> The task
Transcribe exactly everything in the data below from the line containing "чем на треть" down to the line containing "дролизу клинкерных минералов", both lines included and nothing further.

> Supplied records

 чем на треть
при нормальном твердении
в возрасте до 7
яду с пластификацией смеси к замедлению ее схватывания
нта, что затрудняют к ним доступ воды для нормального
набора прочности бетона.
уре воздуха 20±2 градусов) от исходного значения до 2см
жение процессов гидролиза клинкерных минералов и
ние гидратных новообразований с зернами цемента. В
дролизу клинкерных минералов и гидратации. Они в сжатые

* * *

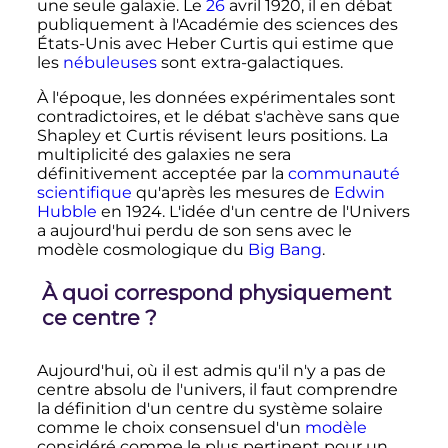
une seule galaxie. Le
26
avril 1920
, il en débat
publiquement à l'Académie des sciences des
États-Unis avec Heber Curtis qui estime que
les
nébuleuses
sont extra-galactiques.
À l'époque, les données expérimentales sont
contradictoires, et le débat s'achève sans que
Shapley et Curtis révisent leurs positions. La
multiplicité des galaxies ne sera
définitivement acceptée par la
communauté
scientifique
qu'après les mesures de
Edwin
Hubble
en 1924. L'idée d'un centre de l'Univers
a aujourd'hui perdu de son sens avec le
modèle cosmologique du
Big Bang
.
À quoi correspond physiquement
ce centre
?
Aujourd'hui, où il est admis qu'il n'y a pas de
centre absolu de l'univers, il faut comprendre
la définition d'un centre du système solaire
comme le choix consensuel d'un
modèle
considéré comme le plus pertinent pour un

> Output of the task
 чем на треть
при нормальном твердении
в возрасте до 7
яду с пластификацией смеси к замедлению ее схватывания
нта, что затрудняют к ним доступ воды для нормального
набора прочности бетона.
уре воздуха 20±2 градусов) от исходного значения до 2см
жение процессов гидролиза клинкерных минералов и
ние гидратных новообразований с зернами цемента. В
дролизу клинкерных минералов и гидратации. Они в сжатые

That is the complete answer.